* Selected passage
..........

The present invention relates to interpolation methods used in digital video processing such as frame-rate conversion.
In digital systems, a video sequence is typically represented as an array of pixel values It(x) where t is an integer time index, and x is a 2-dimensional integer index (x1, x2) representing the position of a pixel in the image. The pixel values can for example be single numbers (e.g. gray scale values), or triplets representing color coordinates in a color space (such as RGB, YUV, YCbCr, etc.).
Temporal video interpolation is commonly performed using motion detection, or more generally detection of directions of regularity, in a sequence of input video frames. A popular technique for motion detection is referred to as “block matching”. In the case where an object is moving at a given speed in the video sequence, the best directional interpolation is well defined and corresponds to the speed of the object. This works well when the objects are visible in both reference frames at times t and t+1. In the case of an occlusion or a disocclusion, some pixels belonging to an object are visible in one of the two reference frames only. There is therefore no unambiguous direction of regularity. If, however, the algorithm applies a directional interpolation in this region, artifacts such as ghosting or halo are inevitable.

..........

* Data
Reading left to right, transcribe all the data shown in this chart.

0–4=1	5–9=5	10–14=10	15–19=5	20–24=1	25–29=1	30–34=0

..........

* Problem statement
Resume the text on video interpolation for frame-rate conversion after its final sentence, which ends with "ghosting or halo are inevitable," and keep writing it in the same technical style.

* Written reply
A one-sided directional interpolation can be used to reduce these artifacts. Still it is necessary to determine the proper motion, knowing that only one of the two reference frames provides the right pixel information, and which reference frame will provide the pixel values to be copied.
In U.S. Pat. Nos. 4,890,160 and 7,010,039, it has been proposed to detect beforehand obscured areas (occlusions) and uncovered areas (disocclusions). For interpolation, picture information in uncovered areas is taken from the following picture in the input sequence, while information in obscured areas comes from the preceding picture. However, the preliminary detection of occlusion/disocclusion areas requires information from a number of consecutive input frames. This has a negative impact in terms of line buffer size requirement in the video processing device. Also, the occlusion/disocclusion detection can have a significant computational cost.
There is thus a need for a method in which the interpolation parameters can be determined with limited complexity.
A video interpolation method as proposed herein comprises:
Remarkably, occlusions and disocclusions are dealt with using pixels only from two consecutive frames of the input video sequence. They can be decided as and when the output pixels are processed, by comparing directional energies and/or directions of regularity determined for the current output frame and for the two consecutive input frames located before and after the current output frame. The interpolation is made very efficiently with limited internal buffer requirements. This has a strong impact in terms of component cost reduction.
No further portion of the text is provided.